Proof-of-Work only works as intended if:

-   it causes negligible load on the server
-   it causes negligible load for casual users
-   it causes significant load for scrapers

But is that the case?

In the case of Anubis, I would say clearly no. The proof takes less than 2
seconds to compute and then stays valid for a whole week. I do not see how that
could ever be considered *significant load*.

Why do people who deploy Anubis still see positive results? I guess this is
mostly because they do something unconventional that scrapers have not yet
adapted to. This is a completely valid mitigation in itself. But it seizes to
work as soon as it becomes too prevalent, so standardizing it would be
counter-productive. And it also doesn't really require wasting CPU time. Just
setting a cookie would work just as well.

Let's look at a more meaningful approach: The server has to verify the proof on
every request, so the client should have to calculate a proof on (nearly) every
request, too. This could be achieved by including the exact URL in the
challenge and reducing the validity to something like 5 minutes.

For casual users, I would consider an increase in load time of ~20% as
acceptable. Lets says that is something like 200ms on average. The Arch Wiki
has close to 30.000 pages, so downloading all of them would require clients to
waste ~100 minutes of CPU time. While this is not nothing, I am also not
convinced that this is enough of an obstacle to discourage scrapers.

[Raphael Michel](https://behind.pretix.eu/2025/05/23/captchas-are-over/) comes
to a similar conclusion when discussing scalpers: If you stand to make 200€
profit from a request, you do not care about a few cents in extra CPU time.

Also, this whole idea assumes that attackers even care about their resource
usage.
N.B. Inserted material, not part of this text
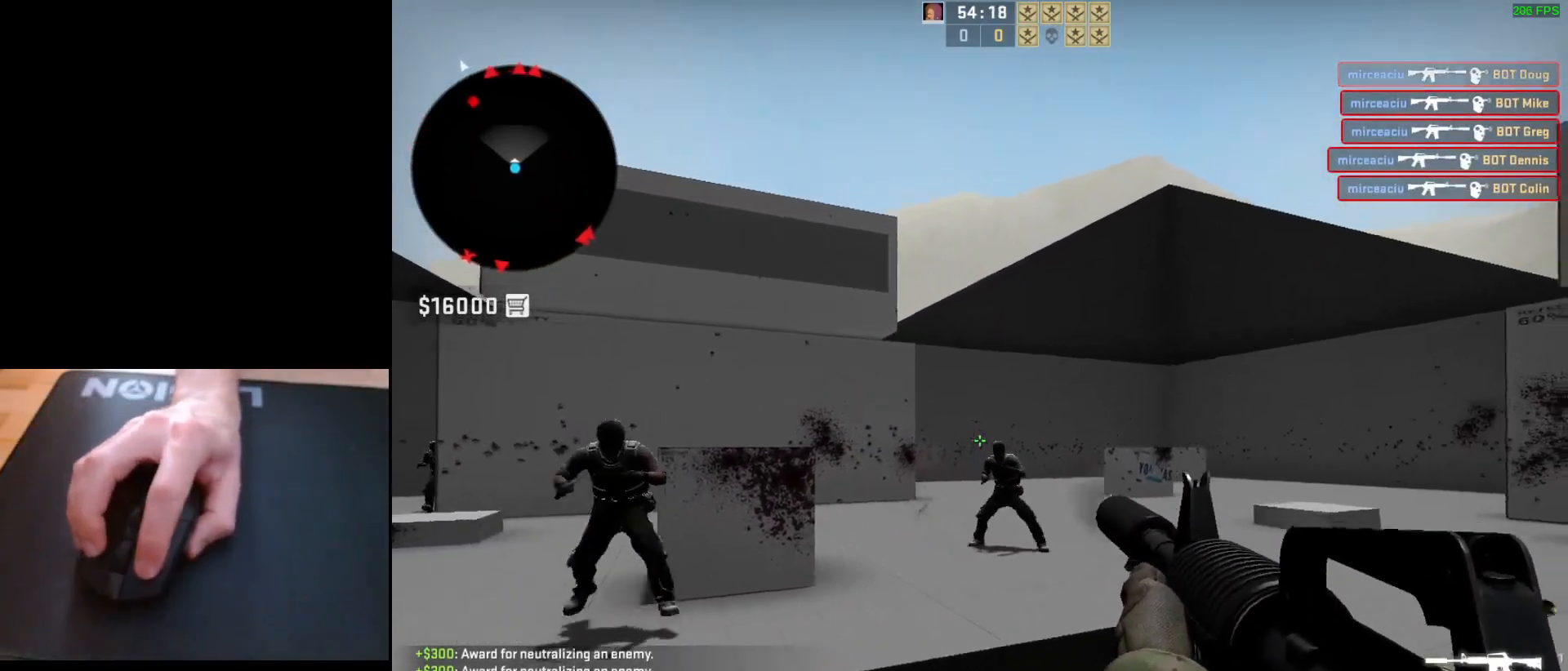
{"keys": [], "mouse": ["left"], "events": []}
DDoS attacks are commonly executed via bot nets where attackers have
taken over regular people's devices. In that case, attackers don't really care
about resource use because they don't pay the bill.

## Conclusion

So should the Proof-of-Work scheme be standardized? Performance optimizations
and *doing something unconventional* will only get us so far. We need something
better. And in order to make Proof-of-Work useful it needs to be standardized.

But does it actually work? I was genuinely excited about Anubis. I liked its
premise:

> The idea is that at individual scales the additional load is ignorable, but
> at mass scraper levels it adds up and makes scraping much more expensive.

But on closer inspection I am not really sure if that balance can be achieved.